Furlough scheme and fraud, offences and sanctions

The government has introduced a number of schemes to protect individuals and businesses due to restrictions resulting from the global COVID-19 pandemic. Several grants have been awarded to businesses and the self-employed. The system most used by British companies but also the most expensive is the Coronavirus Job Retention Program (CJRS). This allows an employer to keep an employee in his company and continue to pay him his wage and apply for a grant to cover part of the regular wages for any time spent on furlough or if his work has been limited by COVID-19. 

The rules governing this measure are complicated and have changed several times since their entry into force on March 1, 2020.

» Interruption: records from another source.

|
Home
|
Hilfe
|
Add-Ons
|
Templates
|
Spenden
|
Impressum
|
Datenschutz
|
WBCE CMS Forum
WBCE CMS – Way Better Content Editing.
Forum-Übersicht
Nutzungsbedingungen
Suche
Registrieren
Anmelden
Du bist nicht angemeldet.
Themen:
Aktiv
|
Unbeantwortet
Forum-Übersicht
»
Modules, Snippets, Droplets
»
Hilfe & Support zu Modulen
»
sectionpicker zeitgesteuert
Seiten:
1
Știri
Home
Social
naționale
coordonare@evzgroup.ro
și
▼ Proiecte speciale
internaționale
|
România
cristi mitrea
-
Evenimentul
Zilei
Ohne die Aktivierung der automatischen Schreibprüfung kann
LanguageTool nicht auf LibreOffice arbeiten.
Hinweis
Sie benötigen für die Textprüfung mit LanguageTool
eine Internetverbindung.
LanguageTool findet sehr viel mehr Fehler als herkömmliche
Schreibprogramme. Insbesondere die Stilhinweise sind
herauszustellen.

The UK government estimates that almost £ 3.5bn has been paid in the form of false or fraudulent claims. But what are the penalties if you wrongly claim under the CJRS. It seems obvious that the HMRC, responsible for administering the grants, will relentlessly prosecute those who have abused this measure. It deploys new investigative and enforcement powers introduced within the framework of the Ministry of Finance and the 2020 law promulgated on July 22, 2020.

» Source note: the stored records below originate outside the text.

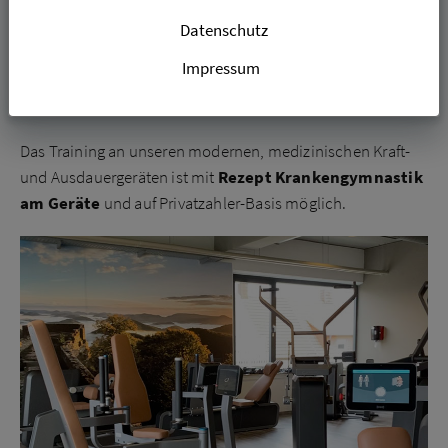
Eine aktive Behandlungsmethode
Datenschutz
Mit dem Einsatz von medizinischen Geräten und
Impressum
Zugapparaten ist KGG eine aktive Behandlungsmethode in
der Physiotherapie.
Das Training an unseren modernen, medizinischen Kraft-
und Ausdauergeräten ist mit
Rezept Krankengymnastik
am Geräte
und auf Privatzahler-Basis möglich.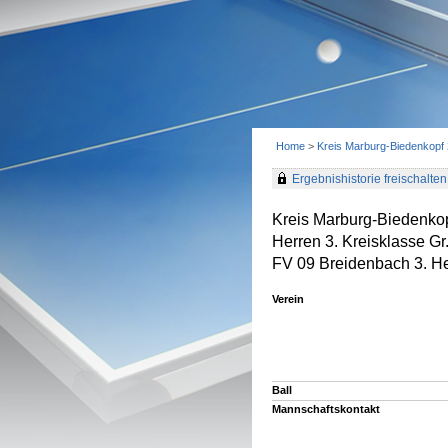
Home
>
Kreis Marburg-Biedenkopf
Ergebnishistorie freischalten 
Kreis Marburg-Biedenko
Herren 3. Kreisklasse G
FV 09 Breidenbach 3. He
Verein
Ball
Mannschaftskontakt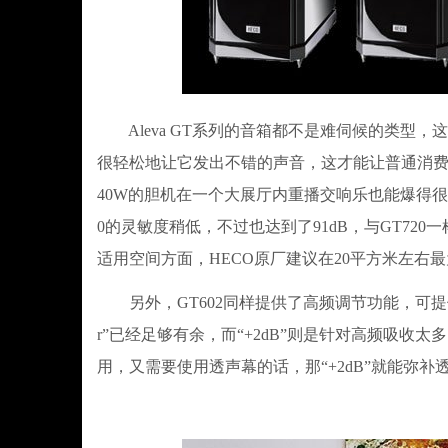
Aleva GT系列的音箱都不是难伺候的类型，
很轻松地让它发出不错的声音，这才能让普通消费者
40W的胆机在一个大展厅内重播交响乐也能爆得很
0的灵敏度稍低，不过也达到了91dB，与GT72
适用空间方面，HECO原厂建议在20平方米左右
另外，GT602同样提供了高频调节功能，可提供“Lin
r”已经足够有余，而“+2dB”则是针对高频吸
用，又需要使用透声幕的话，那“+2dB”就能弥补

What if you inadvertently requested or received a CJRS claim and COVID-19 support to which you were not entitled?

Errors do occur and HMRC understands this. So, if you made a mistake in your application or if you do not plan to use the money collected to pay wages, taxes, national insurance or pension contributions, you must notify HMRC at most late:

  • 90 days after the date you received the grant.
  • 90 days after your situation changes, you are no longer entitled to keep the grant.
  • 20 October 2020.

We are talking about the notification period. Otherwise you will incur penalties.

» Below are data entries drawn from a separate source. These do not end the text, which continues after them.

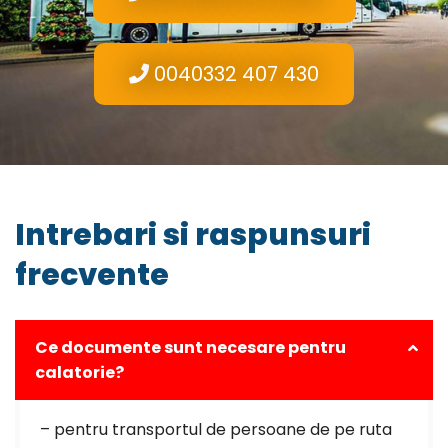
0040332 407 430
Intrebari si raspunsuri
frecvente
Ce documente sunt necesare pentru
calatorie?
– pentru transportul de persoane de pe ruta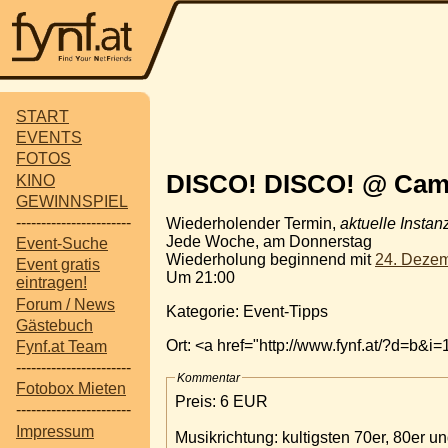
START
EVENTS
FOTOS
DISCO! DISCO! @ Cam
KINO
GEWINNSPIEL
-----------------------
Wiederholender Termin,
aktuelle Instan
Jede Woche, am Donnerstag
Event-Suche
Wiederholung beginnend mit
24. Deze
Event gratis
Um 21:00
eintragen!
Forum / News
Kategorie: Event-Tipps
Gästebuch
Ort: <a href="http://www.fynf.at/?d=
Fynf.at Team
-----------------------
Kommentar
Fotobox Mieten
Preis: 6 EUR
-----------------------
Impressum
Musikrichtung: kultigsten 70er, 80er u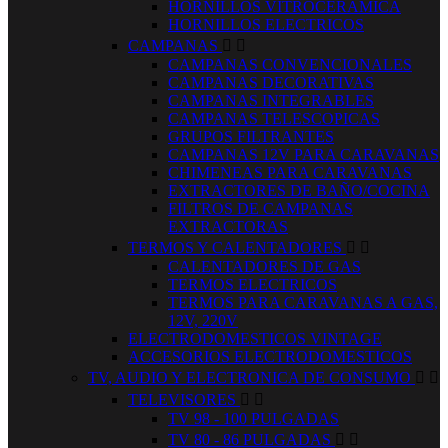
HORNILLOS VITROCERAMICA
HORNILLOS ELECTRICOS
CAMPANAS


CAMPANAS CONVENCIONALES
CAMPANAS DECORATIVAS
CAMPANAS INTEGRABLES
CAMPANAS TELESCOPICAS
GRUPOS FILTRANTES
CAMPANAS 12V PARA CARAVANAS
CHIMENEAS PARA CARAVANAS
EXTRACTORES DE BAÑO/COCINA
FILTROS DE CAMPANAS
EXTRACTORAS
TERMOS Y CALENTADORES


CALENTADORES DE GAS
TERMOS ELECTRICOS
TERMOS PARA CARAVANAS A GAS,
12V, 220V
ELECTRODOMESTICOS VINTAGE
ACCESORIOS ELECTRODOMESTICOS
TV, AUDIO Y ELECTRONICA DE CONSUMO


TELEVISORES


TV 98 - 100 PULGADAS
TV 80 - 86 PULGADAS

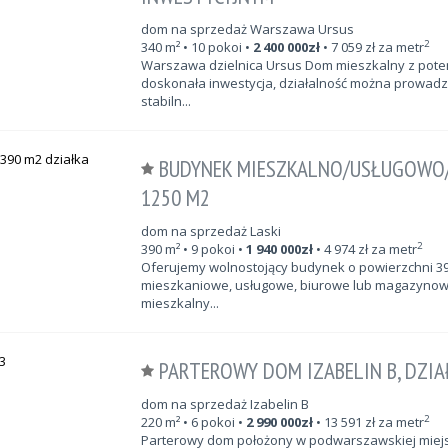
dom na sprzedaż Warszawa Ursus
2
340
m²
• 10 pokoi •
2 400 000
zł
•
7 059
zł za metr
Warszawa dzielnica Ursus Dom mieszkalny z poten
doskonała inwestycja, działalność można prowadz
stabiln...
BUDYNEK MIESZKALNO/USŁUGOWO
1250 M2
dom na sprzedaż Laski
2
390
m²
• 9 pokoi •
1 940 000
zł
•
4 974
zł za metr
Oferujemy wolnostojący budynek o powierzchni 39
mieszkaniowe, usługowe, biurowe lub magazynow
mieszkalny...
PARTEROWY DOM IZABELIN B, DZIA
dom na sprzedaż Izabelin B
2
220
m²
• 6 pokoi •
2 990 000
zł
•
13 591
zł za metr
Parterowy dom położony w podwarszawskiej miejsc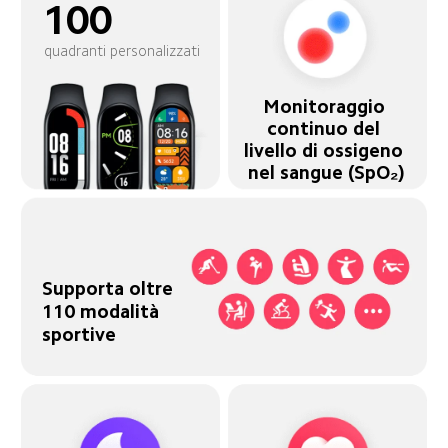
100
quadranti personalizzati
Monitoraggio 
continuo del 
livello di ossigeno 
nel sangue (SpO₂)
Supporta oltre 
110 modalità 
sportive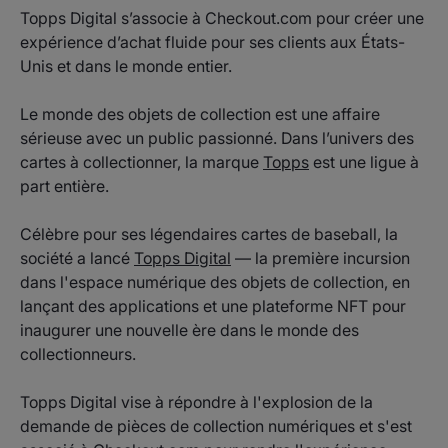
Topps Digital s’associe à Checkout.com pour créer une
expérience d’achat fluide pour ses clients aux États-
Unis et dans le monde entier.
Le monde des objets de collection est une affaire
sérieuse avec un public passionné. Dans l’univers des
cartes à collectionner, la marque
Topps
est une ligue à
part entière.
Célèbre pour ses légendaires cartes de baseball, la
société a lancé
Topps Digital
— la première incursion
dans l'espace numérique des objets de collection, en
lançant des applications et une plateforme NFT pour
inaugurer une nouvelle ère dans le monde des
collectionneurs.
Topps Digital vise à répondre à l'explosion de la
demande de pièces de collection numériques et s'est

The new provisions confirm that CJRS payments are income tax or corporation tax. The overpayment amount must therefore be repaid within "the relevant period". If you are a sole trader or a partner, this period ends on January 31, 2022 and if you are a business, the period ends 12 months from the end of your accounting period.

What if you don't refund or report the overpayment amount within the notification period?

HMRC can recover the full amount of the excess amount through a tax assessment. The latter must be refunded within 30 days and penalties may be charged in the event of delay. HMRC may also charge you a penalty of up to 100% of the amount of CJRS wrongly received as a punishment for not reporting the excess claim within the notification period.

HMRC can also request reimbursement and apply penalties against individual partners of a partnership and corporate officers of insolvent companies.

Criminal investigations

HMRC said its priority was to tackle willful disrespect and criminal attacks on the system. Thus, in some cases, these acts will be deemed too serious to simply impose a sanction and they will then give rise to a criminal investigation. Some arrests have already taken place.

What is furlough fraud?

Furlough frauds concerns the following situations:

  • When the employer asks his employees on leave to do "a little work on the fringes" to help the company (which was totally prohibited before July 1), or to participate in work ancillary to their main role.
  • Claims that have been made for people no longer working for the company, whose return from maternity leave or absence of illness have been manipulated in order to benefit financially from the scheme.
  • When an employer claimed vacation pay, without passing on the full amount paid to the employee, or when an employer requested vacation pay, but the affected employees were unaware that the requests had been made and therefore continued to work normally.
  • Backdated claims.

In addition, the CJRS is expected to end around the end of October and more flexibility was introduced in July, there will be more possibilities for "abuse" or misuse of the scheme.

What are the criminal offences for furlough fraud? 

Serious offenses for which individuals could be investigated and prosecuted may be:

  • Fraud by misrepresentation under the Fraud Act 2006.
  • False accounting.
  • Conspiracy to defraud.
  • Deceive public revenue.
  • Money laundering.

In addition, a business may be investigated for a strict liability offense of failing to prevent the facilitation of tax evasion. This offense was introduced under the Criminal Finance Act 2017.

HMRC powers 

HMRC can perform spot checks and compel the disclosure of information, but also obtain account freeze orders while it conducts its investigations.

They also have the power to arrest and question people.

What should employers do now?

Whether false claims have been made as a result of misunderstanding the rules, or on purpose, businesses currently have a narrow window to rectify issues. Otherwise they risk suffering serious consequences. It is undoubtedly time to check these vacation pay and seek advice if necessary from an employment lawyer who knows about criminal law to minimize the consequences of any claims that should not have been made. Turning a blind eye or hoping that HMRC won't know is reckless and a position that can lead to criminal conviction and even imprisonment.